We’ve had a lot of reports of NoSuchElementExceptions thrown by SequenceEncoder.Decoder.nextToken(). For example:
sourceforge.net/tracker/?func=d … tid=594231
sourceforge.net/tracker/?func=d … tid=594231
sourceforge.net/tracker/?func=d … tid=594231
sourceforge.net/tracker/?func=d … tid=594231
sourceforge.net/tracker/?func=d … tid=594231
sourceforge.net/tracker/?func=d … tid=594231
sourceforge.net/tracker/?func=d … tid=594231
I understand what’s happening in these at the “bottom” of the stack trace: Something is expecting there to be more decodable tokens then there actually are. What I don’t understand is why this is the case. I’m fairly certain that SequenceEncoder.Decoder is not at fault here. The problem is either that more tokens should have been written, or fewer tokens should have been been requested.

→ Complete the following
1) Reproduce the post about the NoSuchElementException reports word for word, from "We’ve had a" up to and including "been been requested.".
2) Continue the post about the SequenceEncoder.Decoder exceptions, picking up after its final sentence.

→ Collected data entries

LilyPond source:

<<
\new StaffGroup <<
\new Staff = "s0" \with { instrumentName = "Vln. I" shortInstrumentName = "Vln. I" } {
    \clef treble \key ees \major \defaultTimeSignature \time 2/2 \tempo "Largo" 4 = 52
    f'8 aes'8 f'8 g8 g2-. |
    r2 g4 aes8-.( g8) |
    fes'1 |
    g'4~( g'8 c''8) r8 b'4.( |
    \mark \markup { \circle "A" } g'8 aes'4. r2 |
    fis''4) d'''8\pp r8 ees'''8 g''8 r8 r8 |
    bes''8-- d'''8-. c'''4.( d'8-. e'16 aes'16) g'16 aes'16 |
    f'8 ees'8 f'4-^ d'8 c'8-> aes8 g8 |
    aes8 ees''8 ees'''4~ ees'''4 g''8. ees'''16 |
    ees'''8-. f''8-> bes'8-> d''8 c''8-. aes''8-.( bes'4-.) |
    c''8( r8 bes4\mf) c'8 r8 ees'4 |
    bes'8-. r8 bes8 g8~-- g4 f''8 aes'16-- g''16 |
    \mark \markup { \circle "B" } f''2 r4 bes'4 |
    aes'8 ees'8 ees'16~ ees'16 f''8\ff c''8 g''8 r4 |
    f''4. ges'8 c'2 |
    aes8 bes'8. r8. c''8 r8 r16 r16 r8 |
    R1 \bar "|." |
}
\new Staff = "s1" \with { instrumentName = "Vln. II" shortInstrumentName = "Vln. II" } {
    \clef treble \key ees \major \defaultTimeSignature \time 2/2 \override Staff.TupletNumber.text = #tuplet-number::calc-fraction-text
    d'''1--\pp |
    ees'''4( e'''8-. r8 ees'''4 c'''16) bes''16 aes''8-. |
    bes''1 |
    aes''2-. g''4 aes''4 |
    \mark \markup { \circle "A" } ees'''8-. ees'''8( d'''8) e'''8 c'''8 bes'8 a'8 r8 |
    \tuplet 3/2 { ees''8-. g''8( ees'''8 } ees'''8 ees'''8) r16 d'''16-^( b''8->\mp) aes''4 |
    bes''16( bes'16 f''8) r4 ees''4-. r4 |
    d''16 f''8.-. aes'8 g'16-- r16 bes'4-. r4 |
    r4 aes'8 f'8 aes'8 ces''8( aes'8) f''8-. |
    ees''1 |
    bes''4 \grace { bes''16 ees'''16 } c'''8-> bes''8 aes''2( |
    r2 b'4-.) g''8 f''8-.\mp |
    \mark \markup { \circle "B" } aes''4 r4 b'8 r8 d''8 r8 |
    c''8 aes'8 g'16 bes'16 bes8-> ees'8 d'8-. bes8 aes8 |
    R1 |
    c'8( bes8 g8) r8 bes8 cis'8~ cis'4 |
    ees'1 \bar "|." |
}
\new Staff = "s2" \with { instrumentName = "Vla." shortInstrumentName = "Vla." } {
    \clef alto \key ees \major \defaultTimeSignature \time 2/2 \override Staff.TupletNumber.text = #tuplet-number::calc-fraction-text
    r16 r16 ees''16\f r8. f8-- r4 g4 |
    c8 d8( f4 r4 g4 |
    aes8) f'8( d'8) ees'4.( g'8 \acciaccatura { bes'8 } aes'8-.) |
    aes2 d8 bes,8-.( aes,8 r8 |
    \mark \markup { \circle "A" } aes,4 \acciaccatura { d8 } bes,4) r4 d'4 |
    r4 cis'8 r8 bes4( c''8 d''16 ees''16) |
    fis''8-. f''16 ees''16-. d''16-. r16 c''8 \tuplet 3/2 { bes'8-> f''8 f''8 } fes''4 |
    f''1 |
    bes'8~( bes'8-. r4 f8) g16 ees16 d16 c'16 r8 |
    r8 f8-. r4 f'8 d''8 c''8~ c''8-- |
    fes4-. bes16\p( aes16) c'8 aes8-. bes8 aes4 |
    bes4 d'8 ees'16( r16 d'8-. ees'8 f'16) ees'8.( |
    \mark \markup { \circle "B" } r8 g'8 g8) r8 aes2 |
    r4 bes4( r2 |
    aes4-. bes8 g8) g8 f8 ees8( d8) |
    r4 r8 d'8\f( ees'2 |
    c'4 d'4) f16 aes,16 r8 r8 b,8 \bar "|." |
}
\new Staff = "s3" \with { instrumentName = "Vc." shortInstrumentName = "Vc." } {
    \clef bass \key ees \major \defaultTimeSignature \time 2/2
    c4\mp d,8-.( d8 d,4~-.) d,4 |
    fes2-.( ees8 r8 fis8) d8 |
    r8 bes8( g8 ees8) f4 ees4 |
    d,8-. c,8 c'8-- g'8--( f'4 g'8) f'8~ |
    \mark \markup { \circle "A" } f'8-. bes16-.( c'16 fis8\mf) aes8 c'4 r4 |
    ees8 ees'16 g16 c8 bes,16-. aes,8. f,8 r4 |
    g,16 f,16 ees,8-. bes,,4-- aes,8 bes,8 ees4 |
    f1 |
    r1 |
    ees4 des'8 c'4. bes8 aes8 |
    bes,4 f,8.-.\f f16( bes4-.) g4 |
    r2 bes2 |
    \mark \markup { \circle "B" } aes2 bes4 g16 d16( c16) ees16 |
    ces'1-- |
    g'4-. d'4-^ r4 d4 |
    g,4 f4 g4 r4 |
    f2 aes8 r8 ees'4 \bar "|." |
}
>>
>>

→ Results
1)
We’ve had a lot of reports of NoSuchElementExceptions thrown by SequenceEncoder.Decoder.nextToken(). For example:
sourceforge.net/tracker/?func=d … tid=594231
sourceforge.net/tracker/?func=d … tid=594231
sourceforge.net/tracker/?func=d … tid=594231
sourceforge.net/tracker/?func=d … tid=594231
sourceforge.net/tracker/?func=d … tid=594231
sourceforge.net/tracker/?func=d … tid=594231
sourceforge.net/tracker/?func=d … tid=594231
I understand what’s happening in these at the “bottom” of the stack trace: Something is expecting there to be more decodable tokens then there actually are. What I don’t understand is why this is the case. I’m fairly certain that SequenceEncoder.Decoder is not at fault here. The problem is either that more tokens should have been written, or fewer tokens should have been been requested.

2)
This might also not be a VASSAL bug, but rather a module bug. If this isn’t a VASSAL bug, then I’d like to suggest that there is a VASSAL bug here anyway, namely that the user should be told what’s wrong and we should not be seeing these as bug reports.
Does anyone have any insight into this problem? I’d like to get these resolved, as this is the most frequent kind of bug report I see which isn’t obviously attributable to a JRE bug.